If the deal is structured correctly, the contractual liability for all the loans shifts to the company. The property sits on the company balance sheet as an asset and the responsibility for the mortgages sits on the company balance sheet as a liability. On that basis the company can pay down the loans without affecting your personal tax position.

I am unable to comment on whether it may be possible to organise your finances prior to incorporation so as to have a Directors Loan Account post incorporation without further detailed information.

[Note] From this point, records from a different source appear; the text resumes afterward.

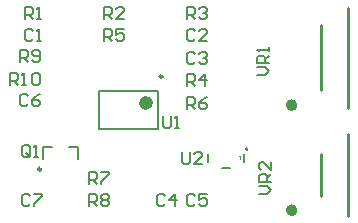
<source format=gto>
G04 Layer_Color=65535*
%FSLAX24Y24*%
%MOIN*%
G70*
G01*
G75*
%ADD17C,0.0100*%
%ADD23C,0.0197*%
%ADD24C,0.0060*%
%ADD25C,0.0236*%
%ADD26C,0.0098*%
%ADD27C,0.0079*%
%ADD28C,0.0080*%
D17*
X9200Y2690D02*
G03*
X9197Y2691I0J10D01*
G01*
X12567Y4063D02*
Y7409D01*
X11681Y4654D02*
Y6819D01*
X12567Y462D02*
Y3218D01*
X11681Y1151D02*
Y2529D01*
D23*
X10795Y4161D02*
G03*
X10795Y4161I-98J0D01*
G01*
Y659D02*
G03*
X10795Y659I-98J0D01*
G01*
D24*
X8991Y2449D02*
G03*
X8991Y2351I109J-49D01*
G01*
X7900Y2281D02*
Y2519D01*
X8367Y2055D02*
X8633D01*
X9100Y2281D02*
Y2519D01*
D25*
X5959Y4236D02*
G03*
X5959Y4236I-118J0D01*
G01*
D26*
X6394Y5112D02*
G03*
X6394Y5112I-49J0D01*
G01*
X2341Y2028D02*
G03*
X2341Y2028I-49J0D01*
G01*
D27*
X4266Y3370D02*
Y4630D01*
X6234Y3370D02*
Y4630D01*
X4266Y3370D02*
X6234D01*
X4266Y4630D02*
X6234D01*
X3276Y2776D02*
X3591D01*
Y2382D02*
Y2776D01*
X2409D02*
X2724D01*
X2409Y2382D02*
Y2776D01*
D28*
X6400Y3800D02*
Y3467D01*
X6467Y3400D01*
X6600D01*
X6667Y3467D01*
Y3800D01*
X6800Y3400D02*
X6933D01*
X6867D01*
Y3800D01*
X6800Y3733D01*
X1917Y4483D02*
X1850Y4550D01*
X1717D01*
X1650Y4483D01*
Y4217D01*
X1717Y4150D01*
X1850D01*
X1917Y4217D01*
X2316Y4550D02*
X2183Y4483D01*
X2050Y4350D01*
Y4217D01*
X2117Y4150D01*
X2250D01*
X2316Y4217D01*
Y4283D01*
X2250Y4350D01*
X2050D01*
X9600Y1199D02*
X9867D01*
X10000Y1333D01*
X9867Y1466D01*
X9600D01*
X10000Y1599D02*
X9600D01*
Y1799D01*
X9667Y1866D01*
X9800D01*
X9867Y1799D01*
Y1599D01*
Y1732D02*
X10000Y1866D01*
Y2266D02*
Y1999D01*
X9733Y2266D01*
X9667D01*
X9600Y2199D01*
Y2066D01*
X9667Y1999D01*
X2067Y6633D02*
X2000Y6700D01*
X1867D01*
X1800Y6633D01*
Y6367D01*
X1867Y6300D01*
X2000D01*
X2067Y6367D01*
X2200Y6300D02*
X2333D01*
X2267D01*
Y6700D01*
X2200Y6633D01*
X7467D02*
X7400Y6700D01*
X7267D01*
X7200Y6633D01*
Y6367D01*
X7267Y6300D01*
X7400D01*
X7467Y6367D01*
X7866Y6300D02*
X7600D01*
X7866Y6567D01*
Y6633D01*
X7800Y6700D01*
X7667D01*
X7600Y6633D01*
X7467Y5883D02*
X7400Y5950D01*
X7267D01*
X7200Y5883D01*
Y5617D01*
X7267Y5550D01*
X7400D01*
X7467Y5617D01*
X7600Y5883D02*
X7667Y5950D01*
X7800D01*
X7866Y5883D01*
Y5817D01*
X7800Y5750D01*
X7733D01*
X7800D01*
X7866Y5683D01*
Y5617D01*
X7800Y5550D01*
X7667D01*
X7600Y5617D01*
X6467Y1133D02*
X6400Y1200D01*
X6267D01*
X6200Y1133D01*
Y867D01*
X6267Y800D01*
X6400D01*
X6467Y867D01*
X6800Y800D02*
Y1200D01*
X6600Y1000D01*
X6866D01*
X1800Y7050D02*
Y7450D01*
X2000D01*
X2067Y7383D01*
Y7250D01*
X2000Y7183D01*
X1800D01*
X1933D02*
X2067Y7050D01*
X2200D02*
X2333D01*
X2267D01*
Y7450D01*
X2200Y7383D01*
X4450Y7050D02*
Y7450D01*
X4650D01*
X4717Y7383D01*
Y7250D01*
X4650Y7183D01*
X4450D01*
X4583D02*
X4717Y7050D01*
X5116D02*
X4850D01*
X5116Y7317D01*
Y7383D01*
X5050Y7450D01*
X4917D01*
X4850Y7383D01*
X7200Y7050D02*
Y7450D01*
X7400D01*
X7467Y7383D01*
Y7250D01*
X7400Y7183D01*
X7200D01*
X7333D02*
X7467Y7050D01*
X7600Y7383D02*
X7667Y7450D01*
X7800D01*
X7866Y7383D01*
Y7317D01*
X7800Y7250D01*
X7733D01*
X7800D01*
X7866Y7183D01*
Y7117D01*
X7800Y7050D01*
X7667D01*
X7600Y7117D01*
X7200Y4800D02*
Y5200D01*
X7400D01*
X7467Y5133D01*
Y5000D01*
X7400Y4933D01*
X7200D01*
X7333D02*
X7467Y4800D01*
X7800D02*
Y5200D01*
X7600Y5000D01*
X7866D01*
X4450Y6300D02*
Y6700D01*
X4650D01*
X4717Y6633D01*
Y6500D01*
X4650Y6433D01*
X4450D01*
X4583D02*
X4717Y6300D01*
X5116Y6700D02*
X4850D01*
Y6500D01*
X4983Y6567D01*
X5050D01*
X5116Y6500D01*
Y6367D01*
X5050Y6300D01*
X4917D01*
X4850Y6367D01*
X7200Y4050D02*
Y4450D01*
X7400D01*
X7467Y4383D01*
Y4250D01*
X7400Y4183D01*
X7200D01*
X7333D02*
X7467Y4050D01*
X7866Y4450D02*
X7733Y4383D01*
X7600Y4250D01*
Y4117D01*
X7667Y4050D01*
X7800D01*
X7866Y4117D01*
Y4183D01*
X7800Y4250D01*
X7600D01*
X3950Y1550D02*
Y1950D01*
X4150D01*
X4217Y1883D01*
Y1750D01*
X4150Y1683D01*
X3950D01*
X4083D02*
X4217Y1550D01*
X4350Y1950D02*
X4616D01*
Y1883D01*
X4350Y1617D01*
Y1550D01*
X3950Y800D02*
Y1200D01*
X4150D01*
X4217Y1133D01*
Y1000D01*
X4150Y933D01*
X3950D01*
X4083D02*
X4217Y800D01*
X4350Y1133D02*
X4417Y1200D01*
X4550D01*
X4616Y1133D01*
Y1067D01*
X4550Y1000D01*
X4616Y933D01*
Y867D01*
X4550Y800D01*
X4417D01*
X4350Y867D01*
Y933D01*
X4417Y1000D01*
X4350Y1067D01*
Y1133D01*
X4417Y1000D02*
X4550D01*
X1650Y5600D02*
Y6000D01*
X1850D01*
X1917Y5933D01*
Y5800D01*
X1850Y5733D01*
X1650D01*
X1783D02*
X1917Y5600D01*
X2050Y5667D02*
X2117Y5600D01*
X2250D01*
X2316Y5667D01*
Y5933D01*
X2250Y6000D01*
X2117D01*
X2050Y5933D01*
Y5867D01*
X2117Y5800D01*
X2316D01*
X1300Y4850D02*
Y5250D01*
X1500D01*
X1567Y5183D01*
Y5050D01*
X1500Y4983D01*
X1300D01*
X1433D02*
X1567Y4850D01*
X1700D02*
X1833D01*
X1767D01*
Y5250D01*
X1700Y5183D01*
X2033D02*
X2100Y5250D01*
X2233D01*
X2300Y5183D01*
Y4917D01*
X2233Y4850D01*
X2100D01*
X2033Y4917D01*
Y5183D01*
X7050Y2600D02*
Y2267D01*
X7117Y2200D01*
X7250D01*
X7317Y2267D01*
Y2600D01*
X7716Y2200D02*
X7450D01*
X7716Y2467D01*
Y2533D01*
X7650Y2600D01*
X7517D01*
X7450Y2533D01*
X7467Y1133D02*
X7400Y1200D01*
X7267D01*
X7200Y1133D01*
Y867D01*
X7267Y800D01*
X7400D01*
X7467Y867D01*
X7866Y1200D02*
X7600D01*
Y1000D01*
X7733Y1067D01*
X7800D01*
X7866Y1000D01*
Y867D01*
X7800Y800D01*
X7667D01*
X7600Y867D01*
X9550Y5152D02*
X9817D01*
X9950Y5285D01*
X9817Y5419D01*
X9550D01*
X9950Y5552D02*
X9550D01*
Y5752D01*
X9617Y5818D01*
X9750D01*
X9817Y5752D01*
Y5552D01*
Y5685D02*
X9950Y5818D01*
Y5952D02*
Y6085D01*
Y6018D01*
X9550D01*
X9617Y5952D01*
X1967Y1133D02*
X1900Y1200D01*
X1767D01*
X1700Y1133D01*
Y867D01*
X1767Y800D01*
X1900D01*
X1967Y867D01*
X2100Y1200D02*
X2366D01*
Y1133D01*
X2100Y867D01*
Y800D01*
X1967Y2517D02*
Y2783D01*
X1900Y2850D01*
X1767D01*
X1700Y2783D01*
Y2517D01*
X1767Y2450D01*
X1900D01*
X1833Y2583D02*
X1967Y2450D01*
X1900D02*
X1967Y2517D01*
X2100Y2450D02*
X2233D01*
X2167D01*
Y2850D01*
X2100Y2783D01*
M02*

</source>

I don't understand why you haven't booked a consultation. If/when you do, you will have a full analysis of our bespoke recommendations to you, which you can share with your accountant. The report will provide links to the legislation and HMRC internal manuals which our recommended restructure relies upon. If you are not entirely satisfied you can claim a full refund. What have you got to lose?

At the moment, it seems your accountant is trying to second guess the structure we might recommend, and then critiquing the holes he is finding in his own conclusions. Would you not prefer him to critique the method we actually recommend and to ask any technical questions he might have to our Barrister?

Susan Bradley

11:52 AM, 19th January 2018
About 9 months ago

Hi mark just looked at the profile of your typical tax planning customer and that is me! My husband and I are both higher rate taxpayers, have formed a partnership and have had clearance from HMRC that we can incorporate without paying stamp duty or capital gains tax. We are still hovering however as to whether or not to incorporate as we don’t have many loans and are unsure how to get the money out without double taxation. Could you help us do you think?

Mark Alexander

12:05 PM, 19th January 2018
About 9 months ago

Reply to the comment left by Susan Bradley at 19/01/2018 - 11:52
Hi Susan

Without a full understanding of your finances I will not know for certain whether I can help you until we have completed the consultation. What I can assure you of at this stage is total satisfaction or a full refund of your £400 consultation fee.

I look forward to receiving your booking.

Mark Alexander

12:10 PM, 19th January 2018
About 9 months ago

Reply to the comment left by Susan Bradley at 19/01/2018 - 11:52
PS - please take a look at the case study linked below.

https://www.property118.com/5-3-million-tax-planning-success/
.

Marlena Topple

12:28 PM, 19th January 2018
About 9 months ago

I would thoroughly recommend booking a tax consultation. We will save considerably more than the cost of the consultation and really benefited from the 30 minute phone consultation to talk through recommendations and our potential future strategies.

RONNIE ADERIANWALLA

13:15 PM, 3rd March 2018
About 8 months ago

Hi
I am a small BTL investor ( 2 properties) and a high rate tax payer.
I recently evicted a tenant and did a resonable size refurb. Can i claim all repairs and get benefits of the expenses?
Will this tax planning be beneficial for people like me ?

Mark Alexander

13:25 PM, 3rd March 2018
About 8 months ago

Reply to the comment left by RONNIE ADERIANWALLA at 03/03/2018 - 13:15
Hi Ronnie

There is only one way to find out whether the consultation will be of benefit to you, and that is to go ahead and book. If you are not entirely satisfied then you can claim a full refund under our guarantee of total satisfaction.

Gary Ablewhite

15:17 PM, 3rd March 2018
About 8 months ago

Reply to the comment left by RONNIE ADERIANWALLA at 03/03/2018 - 13:15
It’s a no brainer! I’ve used this service and it’s well worth the £400. If not get your money back.